Researchers at MIT have developed a robot, RF-Grasp, that can sense hidden objects with ‘superhuman perception’.
A research group led by a team at MIT has developed RF-Grasp, a robot that uses penetrative radio frequency to pinpoint items even when they’re hidden from view.
This is because radio waves can pass through walls and sense objects hidden behind them. RF-Grasp uses radio waves alongside more traditional computer vision techniques to locate and grasp such items.
The goal here isn’t to develop an AI that can give you a run for your money in a game of hide and seek. According to associate professor and director of the Signal Kinetics Group at the MIT Media Lab, Fadel Adib, it’s to give robots “superhuman perception”.
A game changer for e-commerce?
Adib is part of a team led by Tara Boroushaki, a research assistant in the Signal Kinetics Group.

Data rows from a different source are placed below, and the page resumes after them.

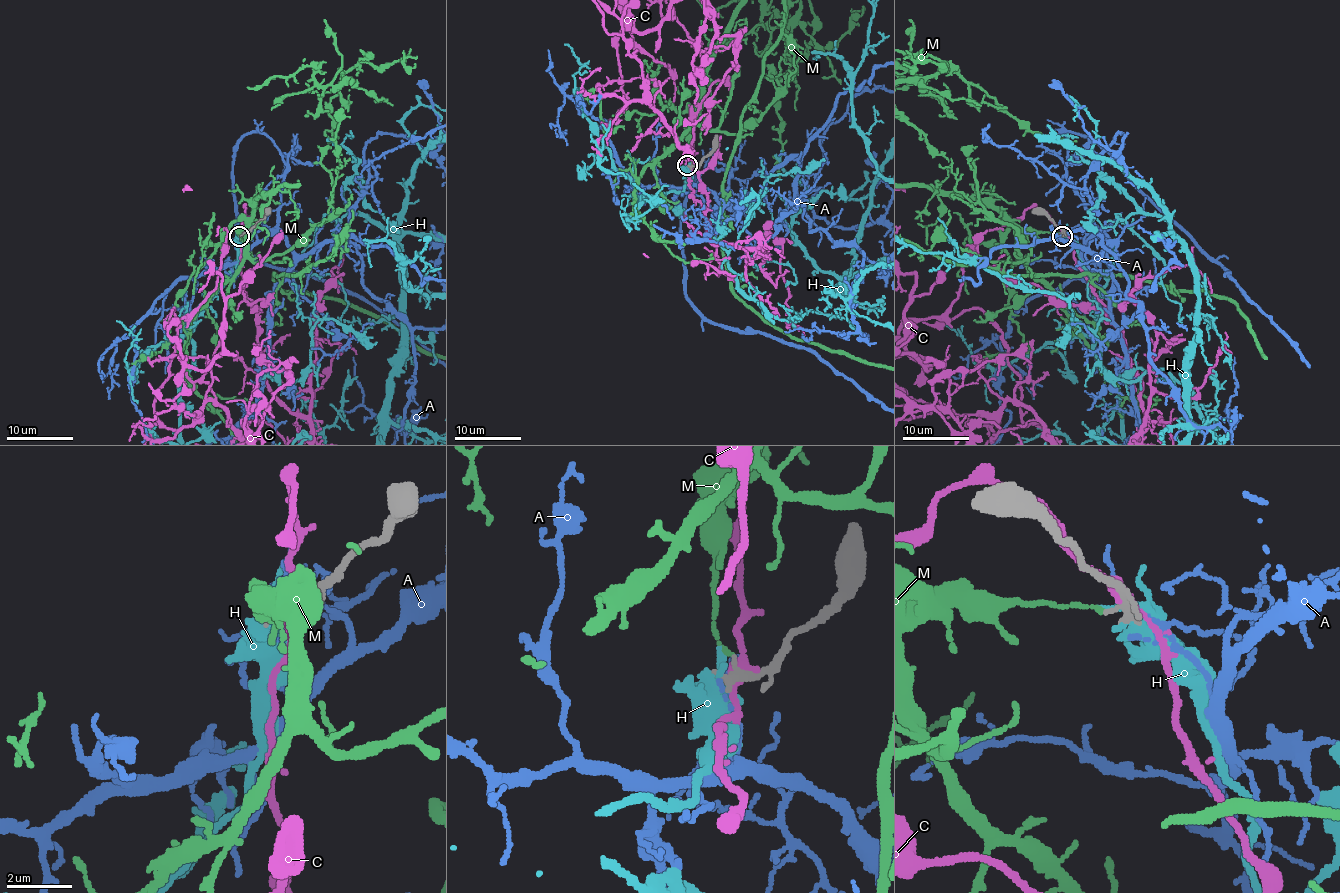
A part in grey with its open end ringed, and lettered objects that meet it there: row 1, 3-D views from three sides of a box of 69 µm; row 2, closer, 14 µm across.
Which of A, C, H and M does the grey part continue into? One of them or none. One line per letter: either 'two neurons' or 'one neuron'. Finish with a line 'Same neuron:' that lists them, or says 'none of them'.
A: two neurons
C: two neurons
H: two neurons
M: two neurons
Same neuron: none of them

According to the group, developing robots with superhuman perception could potentially streamline e-commerce fulfilment in warehouses or help machines “pluck a screwdriver from a jumbled toolkit”.

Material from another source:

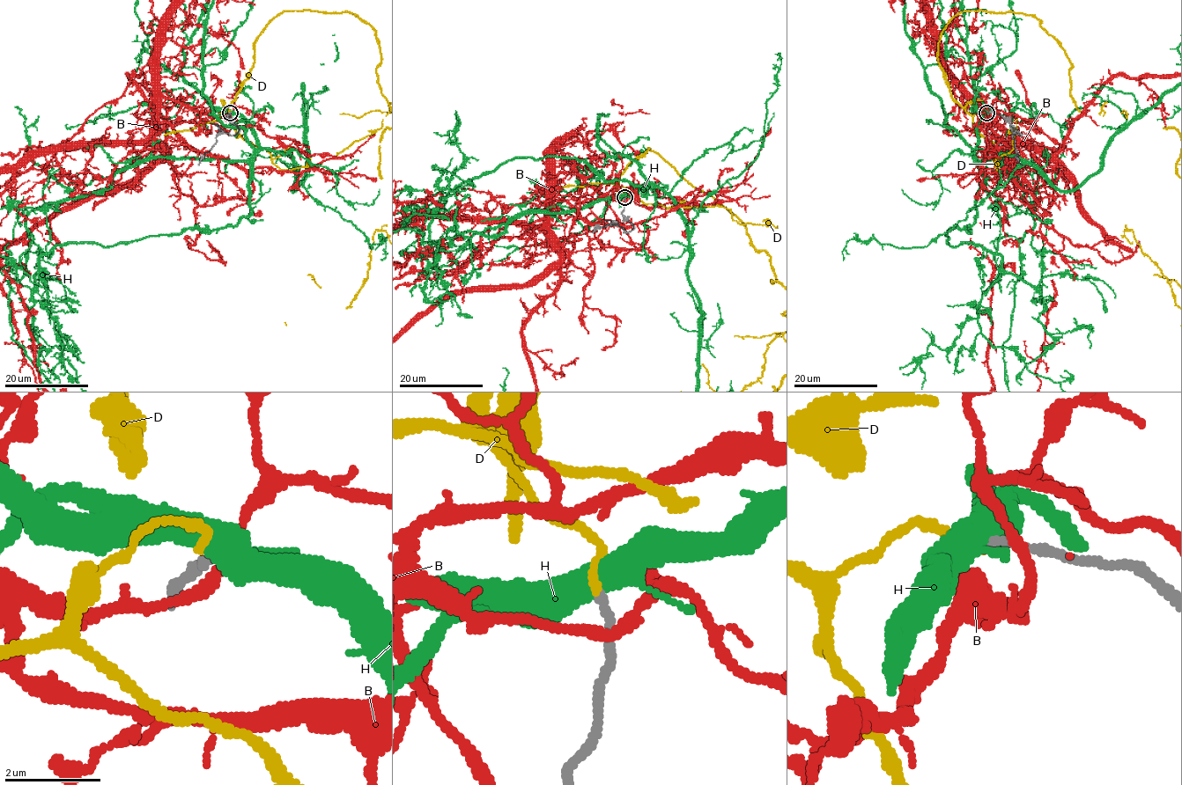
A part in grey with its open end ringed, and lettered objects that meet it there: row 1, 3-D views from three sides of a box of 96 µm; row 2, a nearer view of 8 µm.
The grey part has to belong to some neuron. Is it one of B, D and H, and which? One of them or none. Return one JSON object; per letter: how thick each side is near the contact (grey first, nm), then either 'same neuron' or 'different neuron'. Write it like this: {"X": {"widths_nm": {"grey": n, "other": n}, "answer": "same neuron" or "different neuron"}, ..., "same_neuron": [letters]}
{"B": {"widths_nm": {"grey": 240, "other": 240}, "answer": "different neuron"}, "D": {"widths_nm": {"grey": 170, "other": 170}, "answer": "same neuron"}, "H": {"widths_nm": {"grey": 170, "other": 460}, "answer": "different neuron"}, "same_neuron": ["D"]}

The group explained that warehouse work is still largely carried out by humans despite the fact that working conditions are sometimes dangerous, and one of the reasons is that robots can’t locate and grasp objects in crowded environments.
Another of the researchers, Prof Alberto Rodriguez from MIT’s department of mechanical engineering, said: “Perception and picking are two roadblocks in the industry today. Radio frequency is such a different sensing modality than vision. It would be a mistake not to explore what radio frequency can do.”
Such robots could even have applications in the home, according to Adib, by locating the right Allen wrench while you assemble Ikea furniture. He said: “Or you could imagine the robot finding lost items. It’s like a super-Roomba that goes and retrieves my keys, wherever the heck I put them.”
How RF-Grasp works
Visible light waves cannot pass through walls, which is what stops humans from being able to see through them. RF-Grasp gets around this by using radio waves instead.
Like other radio frequency identification systems, RF-Grasp consists of a reader and a tag. The latter is a tiny computer chip that is attached to the object you want to track. In the case of pets, for example, the chip is implanted.
The reader emits a radio frequency signal that gets modulated by the tag and reflected back to the reader, providing information on the tagged object’s identity and location.
With RF-Grasp specifically, both a camera and a radio frequency reader help it find and grab tagged items. It has a robotic arm with a grasping hand and the camera sits on its wrist. It constantly collects both radio frequency tracking data and a visual picture of its surroundings. It then integrates the two data streams into its decision-making process.
Boroushaki explained: “The robot has to decide, at each point in time, which of these streams is more important to think about. It’s not just eye-hand coordination, it’s radio frequency-eye-hand coordination. So, the problem gets very complicated.”
Adib added: “It starts by using radio frequency to focus the attention of vision. Then you use vision to navigate fine manoeuvres.” He compared it to hearing a siren from behind and looking to get a clearer picture of where it came from.
During testing, RF-Grasp was able to pinpoint and grab target objects with around half as much total movement as its non-radio frequency equivalents. It was also uniquely able to declutter its surroundings, the team said, by removing packing materials and other obstacles to reach the tagged items.